March 11, 2008 - 14:06 AMT
German Chancellor opposes granting NATO membership to Ukraine and Georgia
German Chancellor Angela Merkel signaled she opposes granting North Atlantic Treaty Organization membership to former Soviet republics Ukraine and Georgia.

"A country should become a NATO member not only when its temporary political leadership is in favor but when a significant percentage of the population supports membership," Merkel said in Berlin in reference to Ukraine and Georgia.

"Countries that are themselves entangled in regional conflicts, can in my opinion not become members," she added after talks with NATO Secretary General Jaap de Hoop Scheffer.

Kyev and Tbilisi are expected to use the NATO military alliance's April 2-4 summit in Romania to confirm that they are candidates to join the alliance but their chances of securing a formal invitation seem remote.

Ukraine's leaders have asked to join NATO's Membership Action Plan, but public opinion at home is largely against the move, the AFP reports.

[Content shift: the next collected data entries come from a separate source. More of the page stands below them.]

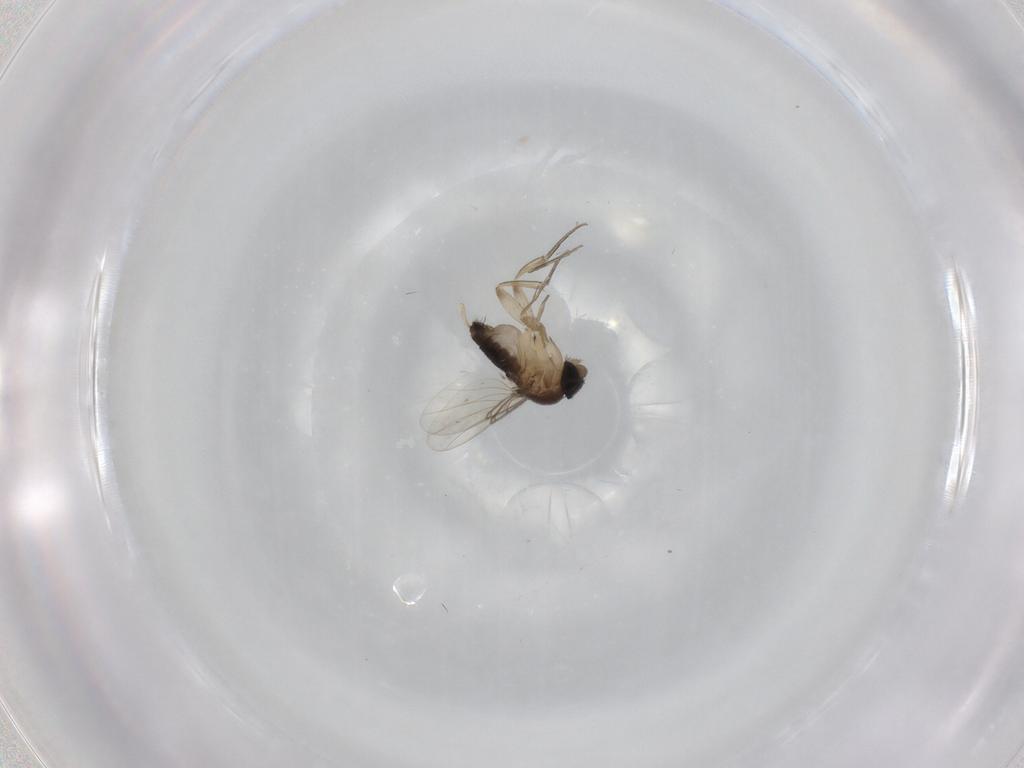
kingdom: Animalia
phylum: Arthropoda
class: Insecta
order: Diptera
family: Phoridae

Merkel's remarks came just a few hours after Georgia's foreign minister, Davit Bakradze, told journalists in Tbilisi that there was not a single NATO member-state "openly declaring its opposition to Georgia's NATO membership." He did, however, acknowledge that there was no consensus within the alliance about when to extend MAP to Georgia and Ukraine.

In Georgia, the public is largely in favor of NATO membership, but the alliance was made uneasy by the state of emergency the government imposed in December to end opposition protests.